**PROBLEM:** Your output should be the complete listing, word for word, with no pictures in it.

(GIVEN RECORDS Opens)

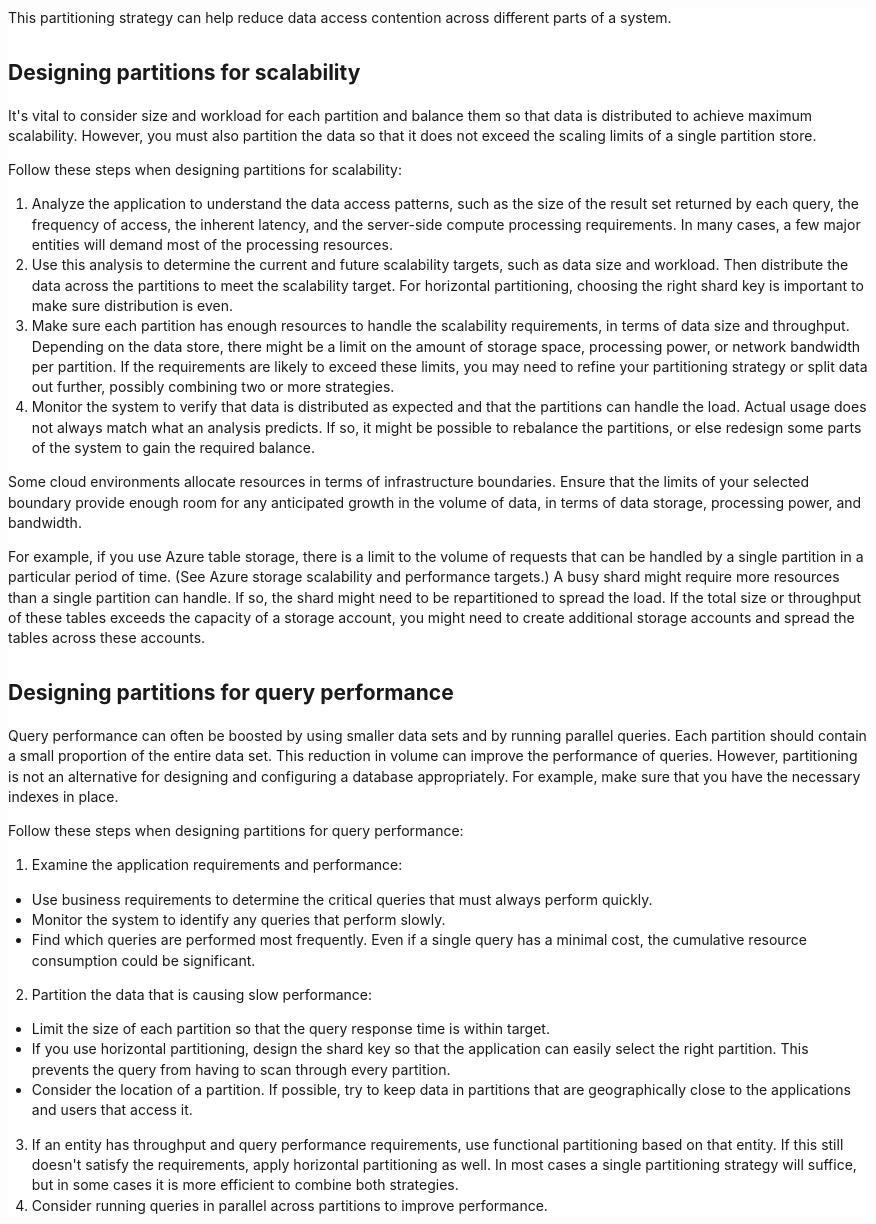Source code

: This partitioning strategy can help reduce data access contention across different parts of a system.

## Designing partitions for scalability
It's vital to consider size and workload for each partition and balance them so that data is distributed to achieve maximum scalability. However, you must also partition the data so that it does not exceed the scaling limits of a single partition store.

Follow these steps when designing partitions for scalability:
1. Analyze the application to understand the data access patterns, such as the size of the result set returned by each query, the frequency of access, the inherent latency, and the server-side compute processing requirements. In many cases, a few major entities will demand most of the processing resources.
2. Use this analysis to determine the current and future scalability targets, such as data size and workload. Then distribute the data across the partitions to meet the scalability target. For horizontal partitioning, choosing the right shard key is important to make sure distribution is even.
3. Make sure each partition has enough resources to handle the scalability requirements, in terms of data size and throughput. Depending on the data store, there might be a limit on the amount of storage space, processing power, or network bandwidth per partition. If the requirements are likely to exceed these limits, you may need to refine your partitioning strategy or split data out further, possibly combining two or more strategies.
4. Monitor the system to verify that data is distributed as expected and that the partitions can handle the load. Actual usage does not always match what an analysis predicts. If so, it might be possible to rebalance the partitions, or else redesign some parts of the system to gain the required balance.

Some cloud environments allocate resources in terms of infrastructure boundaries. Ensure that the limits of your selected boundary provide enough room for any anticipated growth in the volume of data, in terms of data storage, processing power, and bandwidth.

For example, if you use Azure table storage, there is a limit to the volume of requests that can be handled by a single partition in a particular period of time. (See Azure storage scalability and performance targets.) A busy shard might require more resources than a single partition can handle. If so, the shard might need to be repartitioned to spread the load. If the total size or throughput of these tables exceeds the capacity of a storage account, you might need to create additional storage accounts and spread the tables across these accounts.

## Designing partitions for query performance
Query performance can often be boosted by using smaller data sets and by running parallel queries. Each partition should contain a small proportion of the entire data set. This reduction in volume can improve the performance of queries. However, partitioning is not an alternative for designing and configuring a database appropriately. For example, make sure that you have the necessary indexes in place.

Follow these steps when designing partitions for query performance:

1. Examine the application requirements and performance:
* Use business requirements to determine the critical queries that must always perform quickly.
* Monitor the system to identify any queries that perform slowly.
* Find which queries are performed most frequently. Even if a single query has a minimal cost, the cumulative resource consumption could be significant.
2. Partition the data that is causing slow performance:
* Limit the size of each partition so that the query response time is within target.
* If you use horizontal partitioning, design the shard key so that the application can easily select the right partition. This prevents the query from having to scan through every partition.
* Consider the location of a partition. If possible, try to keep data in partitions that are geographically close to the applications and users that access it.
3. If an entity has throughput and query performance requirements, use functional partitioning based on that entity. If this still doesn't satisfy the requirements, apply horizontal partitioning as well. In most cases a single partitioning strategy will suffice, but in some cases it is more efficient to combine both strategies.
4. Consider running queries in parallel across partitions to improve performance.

(GIVEN RECORDS Closes)

**TASK SOLUTION:**
Source code

: This partitioning strategy can help reduce data access contention across different parts of a system.

## Designing partitions for scalability
It's vital to consider size and workload for each partition and balance them so that data is distributed to achieve maximum scalability. However, you must also partition the data so that it does not exceed the scaling limits of a single partition store.

Follow these steps when designing partitions for scalability:
1. Analyze the application to understand the data access patterns, such as the size of the result set returned by each query, the frequency of access, the inherent latency, and the server-side compute processing requirements. In many cases, a few major entities will demand most of the processing resources.
2. Use this analysis to determine the current and future scalability targets, such as data size and workload. Then distribute the data across the partitions to meet the scalability target. For horizontal partitioning, choosing the right shard key is important to make sure distribution is even.
3. Make sure each partition has enough resources to handle the scalability requirements, in terms of data size and throughput. Depending on the data store, there might be a limit on the amount of storage space, processing power, or network bandwidth per partition. If the requirements are likely to exceed these limits, you may need to refine your partitioning strategy or split data out further, possibly combining two or more strategies.
4. Monitor the system to verify that data is distributed as expected and that the partitions can handle the load. Actual usage does not always match what an analysis predicts. If so, it might be possible to rebalance the partitions, or else redesign some parts of the system to gain the required balance.

Some cloud environments allocate resources in terms of infrastructure boundaries. Ensure that the limits of your selected boundary provide enough room for any anticipated growth in the volume of data, in terms of data storage, processing power, and bandwidth.

For example, if you use Azure table storage, there is a limit to the volume of requests that can be handled by a single partition in a particular period of time. (See Azure storage scalability and performance targets.) A busy shard might require more resources than a single partition can handle. If so, the shard might need to be repartitioned to spread the load. If the total size or throughput of these tables exceeds the capacity of a storage account, you might need to create additional storage accounts and spread the tables across these accounts.

## Designing partitions for query performance
Query performance can often be boosted by using smaller data sets and by running parallel queries. Each partition should contain a small proportion of the entire data set. This reduction in volume can improve the performance of queries. However, partitioning is not an alternative for designing and configuring a database appropriately. For example, make sure that you have the necessary indexes in place.

Follow these steps when designing partitions for query performance:

1. Examine the application requirements and performance:
* Use business requirements to determine the critical queries that must always perform quickly.
* Monitor the system to identify any queries that perform slowly.
* Find which queries are performed most frequently. Even if a single query has a minimal cost, the cumulative resource consumption could be significant.
2. Partition the data that is causing slow performance:
* Limit the size of each partition so that the query response time is within target.
* If you use horizontal partitioning, design the shard key so that the application can easily select the right partition. This prevents the query from having to scan through every partition.
* Consider the location of a partition. If possible, try to keep data in partitions that are geographically close to the applications and users that access it.
3. If an entity has throughput and query performance requirements, use functional partitioning based on that entity. If this still doesn't satisfy the requirements, apply horizontal partitioning as well. In most cases a single partitioning strategy will suffice, but in some cases it is more efficient to combine both strategies.
4. Consider running queries in parallel across partitions to improve performance.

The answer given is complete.